I have faced a very similar issue with Ryzen 5 + integrated radeon vega 8 . It is generally worse on Xorg than Wayland. I found an workaround that prevents the random lock-ups. Install Corectrl and set cpu and gpu governor to powersave.

I thought that for myself, but it still happens. Seems like it happens much, much more rarely now, though… I’m at six days now! O_O

that’s defintely better than anything I’d get to earlier…
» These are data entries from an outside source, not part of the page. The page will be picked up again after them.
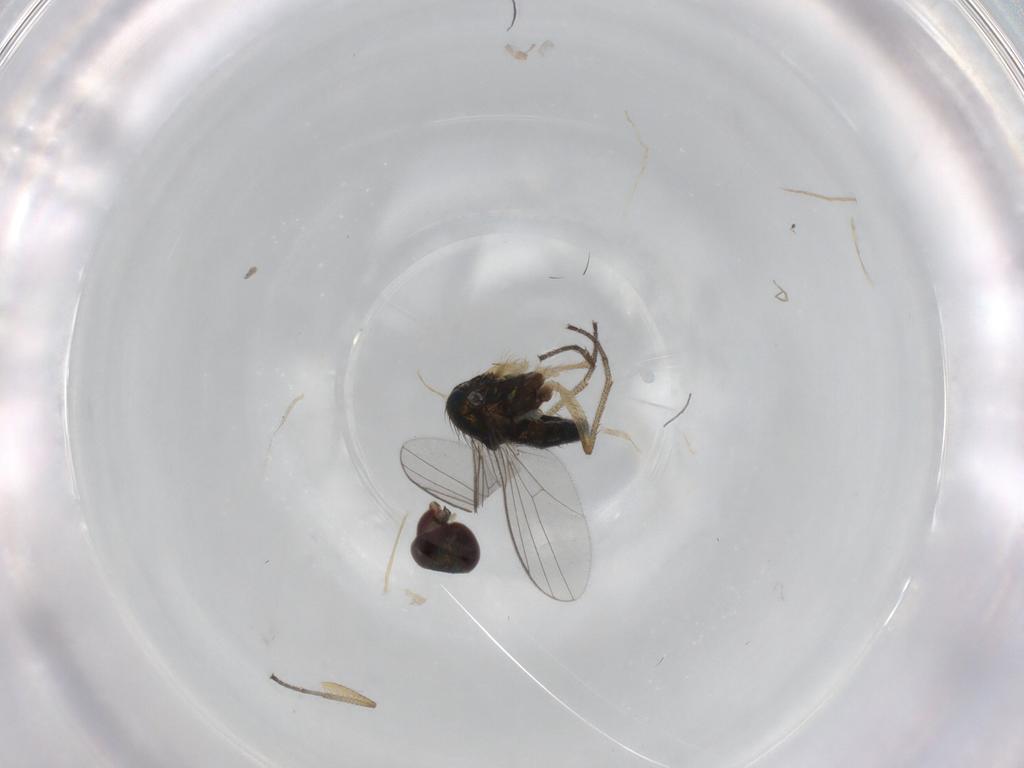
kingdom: Animalia
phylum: Arthropoda
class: Insecta
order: Diptera
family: Dolichopodidae
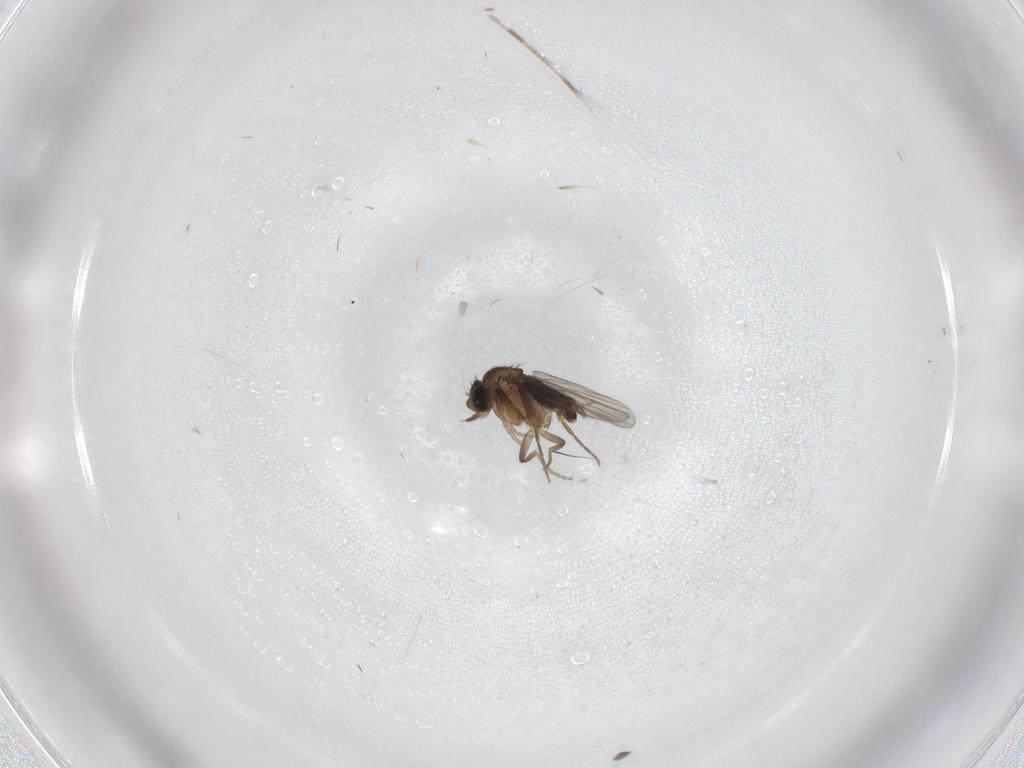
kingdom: Animalia
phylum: Arthropoda
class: Insecta
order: Diptera
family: Phoridae
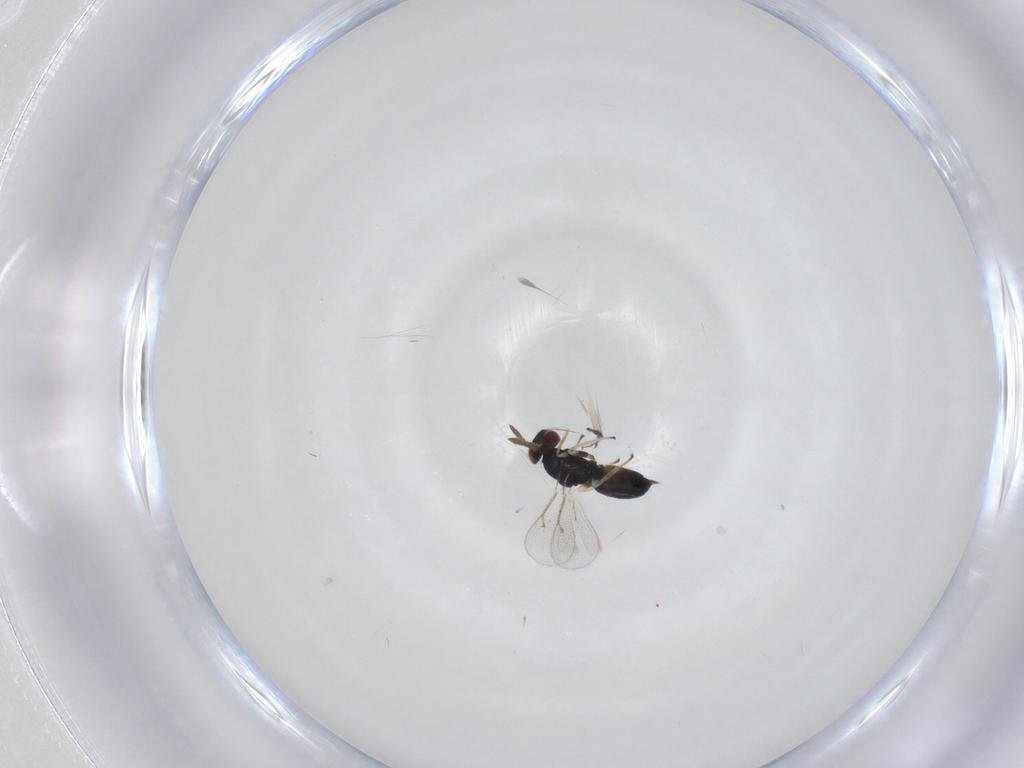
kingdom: Animalia
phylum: Arthropoda
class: Insecta
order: Hymenoptera
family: Eulophidae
I have not experienced anything in this regard, and when I have its usually from something else. I am just thankful that it has seemed to have gone away and the risk of me losing work has gone down drastically.

Regards,

Jeetaditya Chatterjee
Sent using my text editor

I actually had plenty of freezes between my last comment and this one, even after multiple kernel updates - so I decided to give this a try after one of my journalctl -k -b -1 commands FINALLY revealed that the GPU was seizing up, so I tried that command… but it does not appear to have taken. I just rebooted and it shows the radeon driver is still loaded, even after doing that little grubby command. :frowning:

If glxinfo | grep DRM returns 2.50 after DRM part - you’re using radeon driver - and if 3.47, then amdgpu one.

1 Like

I’m using the radeon driver. :confused:

Both per that command, as well as inxi -Fzx. I tried running the grubby command again, I’ll try another reboot and I’ll check my grub kernel options before I pick one to see if I see those options in the line. :stuck_out_tongue:

cat /proc/cmdline

BOOT_IMAGE=(hd7,gpt4)/vmlinuz-5.19.8-200.fc36.x86_64 root=/dev/mapper/fedora_localhost--live-root ro resume=/dev/mapper/fedora_localhost--live-swap rd.lvm.lv=fedora_localhost-live/root rd.luks.uuid=luks-a9ef7a03-5019-4d6a-beba-d98d832e5d4c rd.lvm.lv=fedora_localhost-live/swap rhgb quiet radeon.cik_support=0 amdgpu.cik_support=1

I also double-checked this on my last boot, and yet… inxi -Fzx:

Graphics:
  Device-1: AMD Oland XT [Radeon HD 8670 / R5 340X OEM R7 250/350/350X OEM]
    vendor: Dell driver: radeon v: kernel arch: GCN 1 bus-ID: 01:00.0
  Device-2: Logitech C920 PRO HD Webcam type: USB
    driver: snd-usb-audio,uvcvideo bus-ID: 3-5:4
  Display: wayland server: X.Org v: 1.22.1.3 with: Xwayland v: 22.1.3
    compositor: gnome-shell driver: gpu: radeon resolution: 1: 1920x1080~60Hz
    2: 1920x1080~60Hz
  OpenGL: renderer: AMD OLAND (LLVM 14.0.0 DRM 2.50 5.19.8-200.fc36.x86_64)
    v: 4.5 Mesa 22.1.7 direct render: Yes

not sure why it’s not loading with the amdgpu driver. :confused:

Reread that:

1 Like

Alrighty! My bad. :stuck_out_tongue:

I just gave that a shot now that I’m back from vacay, hopefully it works!